Но не испугалась. Почему она не испугалась? Сама-то Поляша чуяла, как страх сжимает ее холодное сердце.
— Тише-тише! — жалобно повторила она. — Я не за тобой, не к тебе я! Не бойся, нечего живой меня бояться…
Девка смерила ее пустым прозрачным взглядом и, подумав, кивнула.
— Значит, ты за мертвой пришла? — И вдруг съежилась, теряя равнодушную свою лесную силу. — За ней, да?
— В доме покойник? — стараясь, чтобы голос не дрогнул, спросила Поля.
Девка кивнула, всхлипнула, переступила босыми ногами. Больше в ней не было ничего жуткого. Обычная девочка, такой же безнадежной дурой сама Поля и пришла в лес, чтобы сгинуть в чаще.
— Кто?
Смерть ведьмы Поляша бы почуяла, значит, старая Глаша. Теплые руки, доброе сердце, дух дома, впитавшийся в седые волосы… Тетку было жалко, да что там, до слез жалко, но мертвое сердце выдержит такую беду.

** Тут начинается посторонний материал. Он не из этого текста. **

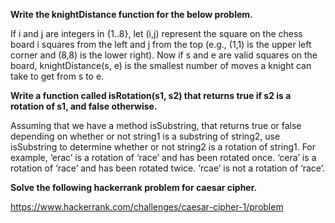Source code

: **Write the knightDistance function for the below problem.**

If i and j are integers in {1..8}, let (i,j) represent the square on the chess board i squares from the left and j from the top (e.g., (1,1) is the upper left corner and (8,8) is the lower right). Now if s and e are valid squares on the board,  knightDistance(s, e) is the smallest number of moves a knight can take to get from s to e.

**Write a function called isRotation(s1, s2) that returns true if s2 is a rotation of s1, and false otherwise.**

Assuming that we have a method isSubstring, that returns true or false depending on whether or not string1 is a substring of string2, use isSubstring to determine whether or not string2 is a rotation of string1. For example, ‘erac’ is a rotation of ‘race’ and has been rotated once. ‘cera’ is a rotation of ‘race’ and has been rotated twice. ‘rcae’ is not a rotation of ‘race’.

**Solve the following hackerrank problem for caesar cipher.**

https://www.hackerrank.com/challenges/caesar-cipher-1/problem
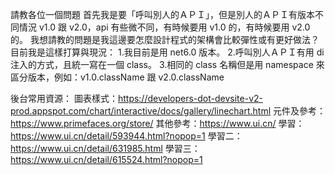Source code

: 請教各位一個問題
首先我是要「呼叫別人的ＡＰＩ」，但是別人的ＡＰＩ有版本不同情況 v1.0 跟 v2.0，api 有些微不同，有時候要用 v1.0 的，有時候要用 v2.0 的。
我想請教的問題是我這邊要怎麼設計程式的架構會比較彈性或有更好做法？
目前我是這樣打算與現況： 1.我目前是用 net6.0 版本。 2.呼叫別人ＡＰＩ有用 di 注入的方式，且統一寫在一個 class。 3.相同的 class 名稱但是用 namespace 來區分版本，例如：v1.0.className 跟 v2.0.className

後台常用資源：
圖表樣式：https://developers-dot-devsite-v2-prod.appspot.com/chart/interactive/docs/gallery/linechart.html
元件及參考：https://www.primefaces.org/store/
其他參考：https://www.ui.cn/
學習：https://www.ui.cn/detail/593944.html?nopop=1
學習二：https://www.ui.cn/detail/631985.html
學習三：https://www.ui.cn/detail/615524.html?nopop=1
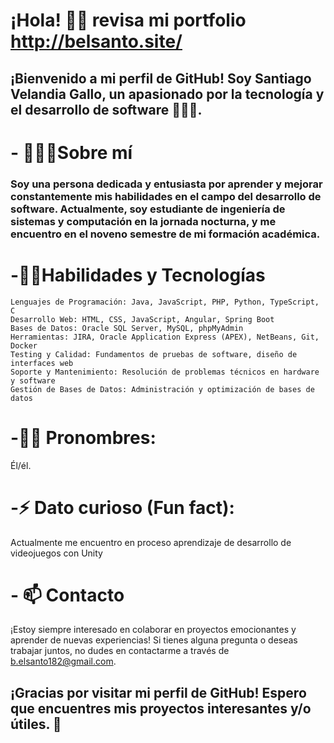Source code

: <!--
**BelsantoUQ/BelsantoUQ** is a ✨ _special_ ✨ repository because its `README.md` (this file) appears on your GitHub profile.

Here are some ideas to get you started:

- 🔭 I’m currently working on ...
- 🌱 I’m currently learning ...
- 👯 I’m looking to collaborate on ...
- 🤔 I’m looking for help with ...
- 💬 Ask me about ...
- 📫 How to reach me: ...
- 😄 Pronouns: ...
- ⚡ Fun fact: ...

Proyectos Destacados
[Proyecto 1](enlace al proyecto 1): Descripción breve del proyecto y su importancia.
[Proyecto 2](enlace al proyecto 2): Descripción breve del proyecto y su impacto.
[Proyecto 3](enlace al proyecto 3): Descripción breve del proyecto y sus resultados.
-->

# ¡Hola! 👋😄 revisa mi portfolio http://belsanto.site/ 
## ¡Bienvenido a mi perfil de GitHub! Soy Santiago Velandia Gallo, un apasionado por la tecnología y el desarrollo de software 🌿👩‍💻.

# - 🧑🏽‍🌾Sobre mí
 ### Soy una persona dedicada y entusiasta por aprender y mejorar constantemente mis habilidades en el campo del desarrollo de software. Actualmente, soy estudiante de ingeniería de sistemas y computación en la jornada nocturna, y me encuentro en el noveno semestre de mi formación académica.

# -👨‍💼Habilidades y Tecnologías
    Lenguajes de Programación: Java, JavaScript, PHP, Python, TypeScript, C
    Desarrollo Web: HTML, CSS, JavaScript, Angular, Spring Boot
    Bases de Datos: Oracle SQL Server, MySQL, phpMyAdmin
    Herramientas: JIRA, Oracle Application Express (APEX), NetBeans, Git, Docker
    Testing y Calidad: Fundamentos de pruebas de software, diseño de interfaces web
    Soporte y Mantenimiento: Resolución de problemas técnicos en hardware y software
    Gestión de Bases de Datos: Administración y optimización de bases de datos
# -🤵🏽 Pronombres: 
  Él/él.
# -⚡ Dato curioso (Fun fact): 
  Actualmente me encuentro en proceso aprendizaje de desarrollo de videojuegos con Unity
# - 📫 Contacto
  ¡Estoy siempre interesado en colaborar en proyectos emocionantes y aprender de nuevas experiencias! Si tienes alguna pregunta o deseas trabajar juntos, no dudes en contactarme a través de b.elsanto182@gmail.com.

## ¡Gracias por visitar mi perfil de GitHub! Espero que encuentres mis proyectos interesantes y/o útiles. 😬 
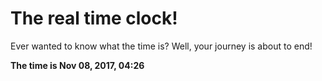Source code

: # The real time clock!

Ever wanted to know what the time is? Well, your journey is about to end!

**The time is Nov 08, 2017, 04:26**
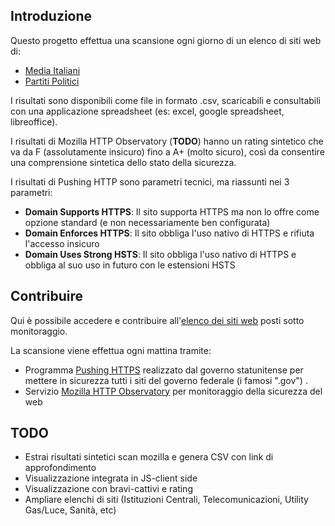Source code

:## Introduzione
Questo progetto effettua una scansione ogni giorno di un elenco di siti web di:
* [Media Italiani](https://github.com/sicurezzadeimedia/italia/blob/master/media-risultati.csv)
* [Partiti Politici](https://github.com/sicurezzadeimedia/italia/blob/master/politica-risultati.csv)

I risultati sono disponibili come file in formato .csv, scaricabili e consultabili con una applicazione spreadsheet (es: excel, google spreadsheet, libreoffice).

I risultati di Mozilla HTTP Observatory (**TODO**) hanno un rating sintetico che va da F (assolutamente insicuro) fino a A+ (molto sicuro), così da consentire una comprensione sintetica dello stato della sicurezza.


I risultati di Pushing HTTP sono parametri tecnici, ma riassunti nei 3 parametri:
* **Domain Supports HTTPS**: Il sito supporta HTTPS ma non lo offre come opzione standard (e non necessariamente ben configurata)
* **Domain Enforces HTTPS**: Il sito obbliga l'uso nativo di HTTPS e rifiuta l'accesso insicuro
* **Domain Uses Strong HSTS**: Il sito obbliga l'uso nativo di HTTPS e obbliga al suo uso in futuro con le estensioni HSTS


## Contribuire
Qui è possibile accedere e contribuire all'[elenco dei siti web](https://docs.google.com/spreadsheets/d/13LgBSMgU4f268OLtVWqLqy3z3nbL--EWKuUetMTuD1E) posti sotto monitoraggio.

La scansione viene effettua ogni mattina tramite:
* Programma [Pushing HTTPS](https://github.com/dhs-ncats/pshtt) realizzato dal governo statunitense per mettere in sicurezza tutti i siti del governo federale (i famosi ".gov") .
* Servizio [Mozilla HTTP Observatory](https://observatory.mozilla.org) per monitoraggio della sicurezza del web

## TODO
* Estrai risultati sintetici scan mozilla e genera CSV con link di approfondimento
* Visualizzazione integrata in JS-client side
* Visualizzazione con bravi-cattivi e rating
* Ampliare elenchi di siti (Istituzioni Centrali, Telecomunicazioni, Utility Gas/Luce, Sanità, etc)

— Стешка. — В рассветной дымке ответ прозвучал коротко и безжалостно.
Поля вскинула глаза на девку: у той дрожали посиневшие от холода губы. Не врет. Вот оно как. Двух родовых детей потерял нынче лес.

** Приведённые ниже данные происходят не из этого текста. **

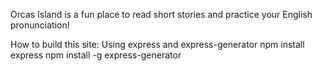 Orcas Island is a fun place to read short stories and practice your English pronunciation!


How to build this site:
Using express and express-generator
npm install express
npm install -g express-generator
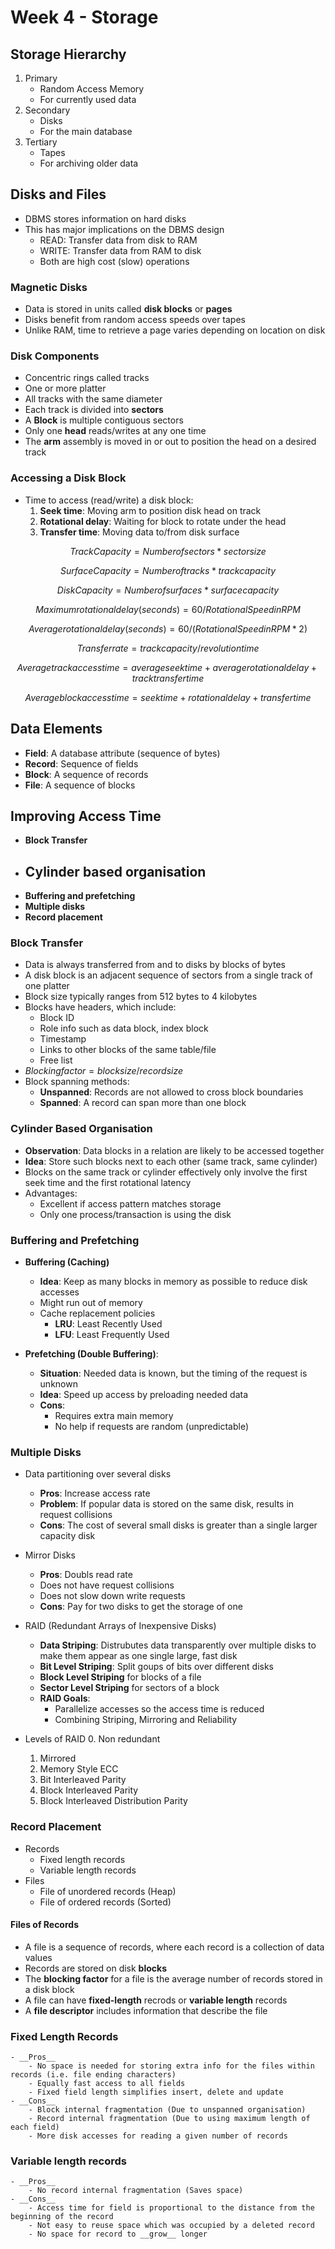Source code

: # Week 4 - Storage

## Storage Hierarchy

1. Primary
    - Random Access Memory
    - For currently used data
2. Secondary
    - Disks
    - For the main database
3. Tertiary
    - Tapes
    - For archiving older data

## Disks and Files
- DBMS stores information on hard disks
- This has major implications on the DBMS design
    - READ: Transfer data from disk to RAM
    - WRITE: Transfer data from RAM to disk
    - Both are high cost (slow) operations

### Magnetic Disks
- Data is stored in units called __disk blocks__ or __pages__
- Disks benefit from random access speeds over tapes
- Unlike RAM, time to retrieve a page varies depending on location on disk

### Disk Components
- Concentric rings called tracks
- One or more platter
- All tracks with the same diameter
- Each track is divided into __sectors__
- A __Block__ is multiple contiguous sectors
- Only one __head__ reads/writes at any one time
- The __arm__ assembly is moved in or out to position the head on a desired track

### Accessing a Disk Block
- Time to access (read/write) a disk block:
    1. __Seek time__: Moving arm to position disk head on track
    2. __Rotational delay__: Waiting for block to rotate under the head
    3. __Transfer time__: Moving data to/from disk surface

$$Track Capacity = Number of sectors * sector size$$

$$Surface Capacity = Number of tracks * track capacity$$

$$Disk Capacity = Number of surfaces * surface capacity$$

$$Maximum rotational delay (seconds) = 60 / Rotational Speed in RPM$$

$$Average rotational delay (seconds) = 60 / (Rotational Speed in RPM * 2)$$

$$Transfer rate = track capacity / revolution time$$

$$Average track access time = average seek time + average rotational delay + track transfer time$$

$$Average block access time = seek time + rotational delay + transfer time$$

## Data Elements
- __Field__: A database attribute (sequence of bytes)
- __Record__: Sequence of fields
- __Block__: A sequence of records
- __File__: A sequence of blocks

## Improving Access Time
- __Block Transfer__
- __Cylinder based organisation__
    - 
- __Buffering and prefetching__
- __Multiple disks__
- __Record placement__

### Block Transfer
- Data is always transferred from and to disks by blocks of bytes
- A disk block is an adjacent sequence of sectors from a single track of one platter
- Block size typically ranges from 512 bytes to 4 kilobytes
- Blocks have headers, which include:
    - Block ID
    - Role info such as data block, index block
    - Timestamp
    - Links to other blocks of the same table/file
    - Free list
- $Blocking factor = block size / record size$
- Block spanning methods:
    - __Unspanned__: Records are not allowed to cross block boundaries
    - __Spanned__: A record can span more than one block

### Cylinder Based Organisation
- __Observation__: Data blocks in a relation are likely to be accessed together
- __Idea__: Store such blocks next to each other (same track, same cylinder)
- Blocks on the same track or cylinder effectively only involve the first seek time and the first rotational latency
- Advantages:
    - Excellent if access pattern matches storage
    - Only one process/transaction is using the disk

### Buffering and Prefetching
- __Buffering (Caching)__
    - __Idea__: Keep as many blocks in memory as possible to reduce disk accesses
    - Might run out of memory
    - Cache replacement policies
        - __LRU__: Least Recently Used
        - __LFU__: Least Frequently Used

- __Prefetching (Double Buffering)__:
    - __Situation__: Needed data is known, but the timing of the request is unknown
    - __Idea__: Speed up access by preloading needed data
    - __Cons__:
        - Requires extra main memory
        - No help if requests are random (unpredictable)


### Multiple Disks
- Data partitioning over several disks
    - __Pros__: Increase access rate
    - __Problem__: If popular data is stored on the same disk, results in request collisions
    - __Cons__: The cost of several small disks is greater than a single larger capacity disk
- Mirror Disks
    - __Pros__: Doubls read rate
    - Does not have request collisions
    - Does not slow down write requests
    - __Cons__: Pay for two disks to get the storage of one

- RAID (Redundant Arrays of Inexpensive Disks)
    - __Data Striping__: Distrubutes data transparently over multiple disks to make them appear as one single large, fast disk
    - __Bit Level Striping__: Split goups of bits over different disks
    - __Block Level Striping__ for blocks of a file
    - __Sector Level Striping__ for sectors of a block
    - __RAID Goals__:
        - Parallelize accesses so the access time is reduced
        - Combining Striping, Mirroring and Reliability
- Levels of RAID
    0. Non redundant
    1. Mirrored
    2. Memory Style ECC
    3. Bit Interleaved Parity
    4. Block Interleaved Parity
    5. Block Interleaved Distribution Parity

### Record Placement

- Records
    - Fixed length records
    - Variable length records
- Files
    - File of unordered records (Heap)
    - File of ordered records (Sorted)

#### Files of Records
- A file is a sequence of records, where each record is a collection of data values
- Records are stored on disk __blocks__
- The __blocking factor__ for a file is the average number of records stored in a disk block
- A file can have __fixed-length__ recrods or __variable length__ records
- A __file descriptor__ includes information that describe the file

### Fixed Length Records
    - __Pros__
        - No space is needed for storing extra info for the files within records (i.e. file ending characters)
        - Equally fast access to all fields
        - Fixed field length simplifies insert, delete and update
    - __Cons__
        - Block internal fragmentation (Due to unspanned organisation)
        - Record internal fragmentation (Due to using maximum length of each field)
        - More disk accesses for reading a given number of records

### Variable length records
    - __Pros__
        - No record internal fragmentation (Saves space)
    - __Cons__
        - Access time for field is proportional to the distance from the beginning of the record
        - Not easy to reuse space which was occupied by a deleted record
        - No space for record to __grow__ longer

— Мы пришли, а она… Мертвая. В крови вся…
Где-то далеко, на дне темного омута памяти, Поля хранила образ тихой девочки с тонкими волосами, собранными в тугую косу. Девочка и родилась-то хиленькой, молодость да сила Глаши давно канули в небытие, а та все пыталась родить наследника прожорливому лесу. Так и росла Стеша нежеланной, но любимой. В большом теткином сердце каждому нашлось место. А теперь безжизненное девичье тело осталось лежать в луже крови. Так поступает лес с теми, кто ему не нужен. Сбежать, сбежать бы прочь из него, оставить за спиной и орешник этот, и могучие сосны, и кочки, и низины, и нелюдь всю, прячущуюся в них. Да только сама Полина давно корнями проросла в чащу, а вот у девки был еще шанс спастись.
— Ты что ж, испугалась покойницу да сбежала? — спросила ее Поляша, добавляя в улыбку тепла.
Беглянка кивнула, утерла лицо, насупилась ребенком, ожидающим трепку.
— Глупо. — Поляша решила говорить с ней, как с неразумным дитятей, а лес весенний во взгляде, так тот привиделся с горя, и все тут. — Глупо одной в лес, босиком, без дороги. Сгинешь.